▸ **SOAL LATIHAN**
Bisakah Anda menulis ulang bagian cerita tentang salah paham bahasa ini, mulai dari "Dan kami pun" sampai dengan "waktunya makan nih.", dengan mengganti kata "pesantren" menjadi "pondok"?

▸ **TEKS SUMBER**
☆ ☆ ☆ ☆

Waktu itu aku belum terlalu tahu bahasa Jawa begitu juga dengan Zulpan. Tapi untuk mengartikan kalimat yang diatas ini sih, kecil bagi kami. Karena itu kalimat sederhana yang paling sering dikatakan teman-teman disekitar kami.

Dengan mantap aku langsung menjawab :

“enggeh buk”. Ahli gigi itu wanita.

“merene ijen bien?”.

Aku bingung, begitu juga dengan Zulpan. Seketika aku dan Zulpan berbalas pandang waktu itu, kemudian menjawab :

“iya buk, tadi kami sudah izin!”.

Ahli gigi itu pun senyum dan mengubah bahasanya.
“kemaren kesininya sendirian?”. Kata ahli gigi itu.
Dan kami pun tertunduk malu.


KISAH KEDUA

Kisah ini juga terjadi ketika aku masih di pesantren. Waktu itu, Idul Adha tiba. Kami pun diberi libur satu minggu. Temanku, Afif, mengajakku untuk ikut berlibur ke rumahnya di Pemekasn, Madura.

Aku pun menerima ajakannya. Kami meninggalkan pesantren bertiga. Aku, Afif dan Ulum.

Singkat cerita, akhirnya sampailah kami dipelabuhan untuk menyeberang. Waktu itu Jembatan Suramadu belum ada. Cerita disingkat lagi. Aku baru saja menertawakan temanku, Ulum yang dimarah-marahi penjual kacang. Karena si pedagang kacang ini menjeritkan dagangannya “kacang kacang kacang!”. Lalu Ulum dengan cakapnya memanggilnya dan menanyakan :
“mas, ada tahu?”.

Haha, mungkin Ulum kesal. Tapi, biarlah. Kemudian aku pun lapar. Kebetulan pedangang nasi lewat. Aha, waktunya makan nih.

“bu, nasi”.
“iya, lauknya apa nak?”. Tanya si ibu itu dengan logat maduranya.
“ayam ada?”. Tanyaku.
“ade”. Jawabnya.
“ya, ayam satu ya”. Pintaku.
“telor saja ya”. Katanya.

“lho, ayam ada?”. Tanyaku lagi.
“ade”. Jawabnya.
“ayam satu ya”. Pintaku lagi.
“telor saja ya”. Katanya.

Hampir kami bertengkar karena yang kupinta lain dan yang ditawarkannya lain. Disampingku Afif tertawa geli karena ADE artinya TIDAK ADA.

☆ ☆ ☆ ☆

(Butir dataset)
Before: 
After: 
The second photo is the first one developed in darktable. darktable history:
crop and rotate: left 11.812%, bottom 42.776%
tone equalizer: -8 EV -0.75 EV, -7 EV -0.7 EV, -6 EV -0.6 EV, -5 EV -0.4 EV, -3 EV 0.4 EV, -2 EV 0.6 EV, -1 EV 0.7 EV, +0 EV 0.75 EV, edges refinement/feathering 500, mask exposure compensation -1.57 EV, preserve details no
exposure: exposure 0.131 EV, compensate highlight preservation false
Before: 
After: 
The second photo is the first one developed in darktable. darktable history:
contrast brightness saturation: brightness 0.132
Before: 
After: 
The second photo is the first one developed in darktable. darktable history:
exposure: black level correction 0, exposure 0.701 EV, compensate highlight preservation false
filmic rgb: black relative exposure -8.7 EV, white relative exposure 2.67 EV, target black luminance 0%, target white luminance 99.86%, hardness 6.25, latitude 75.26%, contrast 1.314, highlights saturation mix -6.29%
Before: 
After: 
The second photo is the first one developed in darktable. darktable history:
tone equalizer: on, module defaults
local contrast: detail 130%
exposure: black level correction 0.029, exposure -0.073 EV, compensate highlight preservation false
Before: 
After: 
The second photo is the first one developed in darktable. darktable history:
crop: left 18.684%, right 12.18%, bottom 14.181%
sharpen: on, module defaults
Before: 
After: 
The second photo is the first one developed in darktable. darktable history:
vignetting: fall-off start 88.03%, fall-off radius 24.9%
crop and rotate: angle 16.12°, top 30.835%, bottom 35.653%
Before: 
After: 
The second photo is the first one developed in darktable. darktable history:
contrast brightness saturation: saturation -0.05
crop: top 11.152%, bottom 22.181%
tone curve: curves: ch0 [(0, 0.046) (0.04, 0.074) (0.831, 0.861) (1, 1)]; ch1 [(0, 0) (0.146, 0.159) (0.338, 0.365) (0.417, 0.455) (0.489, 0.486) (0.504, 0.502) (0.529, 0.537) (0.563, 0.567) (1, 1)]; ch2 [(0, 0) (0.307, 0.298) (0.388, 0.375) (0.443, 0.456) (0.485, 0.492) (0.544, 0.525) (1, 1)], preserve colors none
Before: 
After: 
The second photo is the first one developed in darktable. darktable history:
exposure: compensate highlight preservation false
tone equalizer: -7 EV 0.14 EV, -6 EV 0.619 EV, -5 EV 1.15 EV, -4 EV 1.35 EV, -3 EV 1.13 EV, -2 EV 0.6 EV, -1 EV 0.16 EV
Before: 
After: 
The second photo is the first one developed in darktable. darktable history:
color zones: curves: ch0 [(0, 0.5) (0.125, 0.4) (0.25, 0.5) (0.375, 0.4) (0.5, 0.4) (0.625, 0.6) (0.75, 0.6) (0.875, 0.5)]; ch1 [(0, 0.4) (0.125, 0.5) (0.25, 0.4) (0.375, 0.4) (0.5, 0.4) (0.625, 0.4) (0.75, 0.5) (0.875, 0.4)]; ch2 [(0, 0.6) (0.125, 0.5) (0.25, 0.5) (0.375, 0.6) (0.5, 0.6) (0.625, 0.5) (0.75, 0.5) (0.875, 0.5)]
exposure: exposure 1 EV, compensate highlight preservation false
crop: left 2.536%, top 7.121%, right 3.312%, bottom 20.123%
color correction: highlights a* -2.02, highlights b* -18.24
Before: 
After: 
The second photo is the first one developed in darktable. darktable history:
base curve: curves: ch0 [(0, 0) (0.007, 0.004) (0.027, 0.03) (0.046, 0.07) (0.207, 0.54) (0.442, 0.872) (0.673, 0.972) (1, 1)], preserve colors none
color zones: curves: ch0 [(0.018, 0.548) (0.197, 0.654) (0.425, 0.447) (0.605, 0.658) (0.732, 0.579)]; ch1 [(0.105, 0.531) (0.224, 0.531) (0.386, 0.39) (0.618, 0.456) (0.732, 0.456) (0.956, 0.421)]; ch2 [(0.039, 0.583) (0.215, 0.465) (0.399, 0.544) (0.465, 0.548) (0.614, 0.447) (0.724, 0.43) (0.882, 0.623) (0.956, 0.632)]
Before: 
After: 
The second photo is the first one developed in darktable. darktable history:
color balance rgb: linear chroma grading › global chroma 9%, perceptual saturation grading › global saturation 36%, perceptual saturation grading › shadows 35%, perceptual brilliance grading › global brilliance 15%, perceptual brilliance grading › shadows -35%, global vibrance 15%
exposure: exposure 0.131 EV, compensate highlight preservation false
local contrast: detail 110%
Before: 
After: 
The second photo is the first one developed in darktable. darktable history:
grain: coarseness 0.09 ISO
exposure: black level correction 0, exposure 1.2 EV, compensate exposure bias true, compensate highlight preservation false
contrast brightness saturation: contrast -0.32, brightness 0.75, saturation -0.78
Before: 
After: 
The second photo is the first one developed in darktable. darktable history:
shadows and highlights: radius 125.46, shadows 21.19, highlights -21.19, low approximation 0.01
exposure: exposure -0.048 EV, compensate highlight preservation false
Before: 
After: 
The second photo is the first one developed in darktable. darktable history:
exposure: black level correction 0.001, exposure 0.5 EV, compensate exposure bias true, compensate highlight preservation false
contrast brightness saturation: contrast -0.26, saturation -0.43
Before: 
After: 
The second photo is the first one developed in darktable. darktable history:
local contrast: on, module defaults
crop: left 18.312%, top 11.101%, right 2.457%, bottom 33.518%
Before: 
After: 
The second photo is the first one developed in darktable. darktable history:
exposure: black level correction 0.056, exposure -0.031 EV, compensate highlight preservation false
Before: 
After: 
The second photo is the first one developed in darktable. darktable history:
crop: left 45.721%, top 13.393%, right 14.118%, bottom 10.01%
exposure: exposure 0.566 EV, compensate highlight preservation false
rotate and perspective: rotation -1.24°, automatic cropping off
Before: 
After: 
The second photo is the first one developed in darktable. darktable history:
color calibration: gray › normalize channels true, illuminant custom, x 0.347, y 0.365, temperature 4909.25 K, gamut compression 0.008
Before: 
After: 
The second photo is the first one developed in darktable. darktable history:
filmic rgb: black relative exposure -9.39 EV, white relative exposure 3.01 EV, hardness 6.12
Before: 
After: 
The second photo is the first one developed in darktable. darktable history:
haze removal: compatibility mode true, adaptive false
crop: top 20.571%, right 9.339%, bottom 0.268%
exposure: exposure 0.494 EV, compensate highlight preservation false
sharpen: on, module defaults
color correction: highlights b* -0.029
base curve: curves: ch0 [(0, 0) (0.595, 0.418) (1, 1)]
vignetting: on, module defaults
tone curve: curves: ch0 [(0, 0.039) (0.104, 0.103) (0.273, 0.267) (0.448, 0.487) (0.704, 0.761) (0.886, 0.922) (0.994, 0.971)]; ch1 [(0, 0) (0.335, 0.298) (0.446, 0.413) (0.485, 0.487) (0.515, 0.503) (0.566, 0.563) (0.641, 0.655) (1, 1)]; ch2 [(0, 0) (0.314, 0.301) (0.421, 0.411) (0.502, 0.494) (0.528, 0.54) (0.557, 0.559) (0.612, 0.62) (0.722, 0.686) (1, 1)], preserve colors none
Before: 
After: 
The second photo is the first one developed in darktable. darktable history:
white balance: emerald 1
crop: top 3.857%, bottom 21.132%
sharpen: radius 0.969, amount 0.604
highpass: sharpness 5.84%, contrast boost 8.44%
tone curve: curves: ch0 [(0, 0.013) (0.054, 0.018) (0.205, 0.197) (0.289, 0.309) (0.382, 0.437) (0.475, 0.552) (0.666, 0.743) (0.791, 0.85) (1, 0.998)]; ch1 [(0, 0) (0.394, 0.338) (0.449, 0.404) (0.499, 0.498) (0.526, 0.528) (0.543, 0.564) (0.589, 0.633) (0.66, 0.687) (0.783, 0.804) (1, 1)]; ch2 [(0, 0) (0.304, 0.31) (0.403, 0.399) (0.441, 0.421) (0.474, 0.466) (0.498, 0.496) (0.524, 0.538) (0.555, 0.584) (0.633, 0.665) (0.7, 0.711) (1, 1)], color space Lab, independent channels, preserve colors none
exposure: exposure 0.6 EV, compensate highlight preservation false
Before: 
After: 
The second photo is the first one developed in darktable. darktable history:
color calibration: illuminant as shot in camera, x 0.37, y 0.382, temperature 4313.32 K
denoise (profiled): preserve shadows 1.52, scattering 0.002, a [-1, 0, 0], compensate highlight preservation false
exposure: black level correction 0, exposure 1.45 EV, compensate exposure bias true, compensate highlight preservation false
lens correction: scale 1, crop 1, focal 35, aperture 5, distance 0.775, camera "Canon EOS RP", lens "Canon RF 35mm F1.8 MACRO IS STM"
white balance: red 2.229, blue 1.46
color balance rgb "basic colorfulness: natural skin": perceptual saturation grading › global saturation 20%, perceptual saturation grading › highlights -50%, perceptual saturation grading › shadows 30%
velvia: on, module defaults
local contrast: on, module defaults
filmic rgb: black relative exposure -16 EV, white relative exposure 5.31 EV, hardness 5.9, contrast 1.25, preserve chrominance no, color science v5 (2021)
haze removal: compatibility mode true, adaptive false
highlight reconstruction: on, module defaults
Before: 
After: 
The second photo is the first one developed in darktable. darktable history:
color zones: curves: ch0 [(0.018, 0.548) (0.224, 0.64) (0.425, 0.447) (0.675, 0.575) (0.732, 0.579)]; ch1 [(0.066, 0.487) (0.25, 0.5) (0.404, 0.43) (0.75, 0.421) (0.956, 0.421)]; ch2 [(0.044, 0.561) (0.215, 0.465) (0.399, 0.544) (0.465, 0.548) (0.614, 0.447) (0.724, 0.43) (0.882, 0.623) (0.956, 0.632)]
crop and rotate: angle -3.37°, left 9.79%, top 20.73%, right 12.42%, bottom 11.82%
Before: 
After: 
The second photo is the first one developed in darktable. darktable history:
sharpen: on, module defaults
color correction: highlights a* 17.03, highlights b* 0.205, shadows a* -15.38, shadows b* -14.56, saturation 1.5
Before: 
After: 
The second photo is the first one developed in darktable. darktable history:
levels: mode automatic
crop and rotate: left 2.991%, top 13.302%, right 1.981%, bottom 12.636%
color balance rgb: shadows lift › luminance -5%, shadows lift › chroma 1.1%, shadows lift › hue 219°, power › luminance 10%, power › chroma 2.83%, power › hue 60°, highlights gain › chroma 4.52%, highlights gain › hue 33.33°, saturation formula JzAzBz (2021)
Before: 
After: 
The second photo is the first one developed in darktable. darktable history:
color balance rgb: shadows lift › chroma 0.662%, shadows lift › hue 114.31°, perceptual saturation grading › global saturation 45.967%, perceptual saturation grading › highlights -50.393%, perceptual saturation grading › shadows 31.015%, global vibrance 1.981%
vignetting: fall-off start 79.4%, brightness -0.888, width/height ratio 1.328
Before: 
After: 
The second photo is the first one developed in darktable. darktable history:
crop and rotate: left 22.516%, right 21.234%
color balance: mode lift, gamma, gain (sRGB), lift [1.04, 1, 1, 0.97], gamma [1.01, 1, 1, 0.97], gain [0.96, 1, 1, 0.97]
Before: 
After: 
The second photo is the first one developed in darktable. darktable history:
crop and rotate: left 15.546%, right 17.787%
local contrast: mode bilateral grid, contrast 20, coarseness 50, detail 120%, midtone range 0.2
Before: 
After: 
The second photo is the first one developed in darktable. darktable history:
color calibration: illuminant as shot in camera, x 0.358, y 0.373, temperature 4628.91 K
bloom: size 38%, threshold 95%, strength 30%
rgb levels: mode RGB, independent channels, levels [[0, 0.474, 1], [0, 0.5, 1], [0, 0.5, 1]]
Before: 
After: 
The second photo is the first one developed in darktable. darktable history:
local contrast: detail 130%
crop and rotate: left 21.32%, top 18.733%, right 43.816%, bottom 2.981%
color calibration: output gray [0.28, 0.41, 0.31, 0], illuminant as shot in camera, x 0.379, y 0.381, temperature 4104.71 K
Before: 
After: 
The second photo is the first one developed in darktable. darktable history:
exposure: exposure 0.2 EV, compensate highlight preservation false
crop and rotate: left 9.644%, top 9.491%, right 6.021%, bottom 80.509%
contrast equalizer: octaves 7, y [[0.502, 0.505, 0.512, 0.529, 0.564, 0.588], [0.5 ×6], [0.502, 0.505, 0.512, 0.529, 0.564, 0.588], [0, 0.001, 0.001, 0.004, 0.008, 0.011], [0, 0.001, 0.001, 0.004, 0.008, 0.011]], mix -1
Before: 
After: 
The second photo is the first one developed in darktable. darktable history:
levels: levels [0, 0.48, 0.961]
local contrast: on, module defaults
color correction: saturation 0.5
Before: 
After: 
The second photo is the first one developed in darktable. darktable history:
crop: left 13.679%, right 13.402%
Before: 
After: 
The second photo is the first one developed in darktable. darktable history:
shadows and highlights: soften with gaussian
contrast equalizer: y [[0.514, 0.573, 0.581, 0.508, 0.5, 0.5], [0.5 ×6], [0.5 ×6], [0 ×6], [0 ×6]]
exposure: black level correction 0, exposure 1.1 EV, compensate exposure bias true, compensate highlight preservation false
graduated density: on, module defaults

☆ ☆ ☆ ☆

▸ **JAWABAN LATIHAN**
Dan kami pun tertunduk malu.


KISAH KEDUA

Kisah ini juga terjadi ketika aku masih di pondok. Waktu itu, Idul Adha tiba. Kami pun diberi libur satu minggu. Temanku, Afif, mengajakku untuk ikut berlibur ke rumahnya di Pemekasn, Madura.

Aku pun menerima ajakannya. Kami meninggalkan pondok bertiga. Aku, Afif dan Ulum.

Singkat cerita, akhirnya sampailah kami dipelabuhan untuk menyeberang. Waktu itu Jembatan Suramadu belum ada. Cerita disingkat lagi. Aku baru saja menertawakan temanku, Ulum yang dimarah-marahi penjual kacang. Karena si pedagang kacang ini menjeritkan dagangannya “kacang kacang kacang!”. Lalu Ulum dengan cakapnya memanggilnya dan menanyakan :
“mas, ada tahu?”.

Haha, mungkin Ulum kesal. Tapi, biarlah. Kemudian aku pun lapar. Kebetulan pedangang nasi lewat. Aha, waktunya makan nih.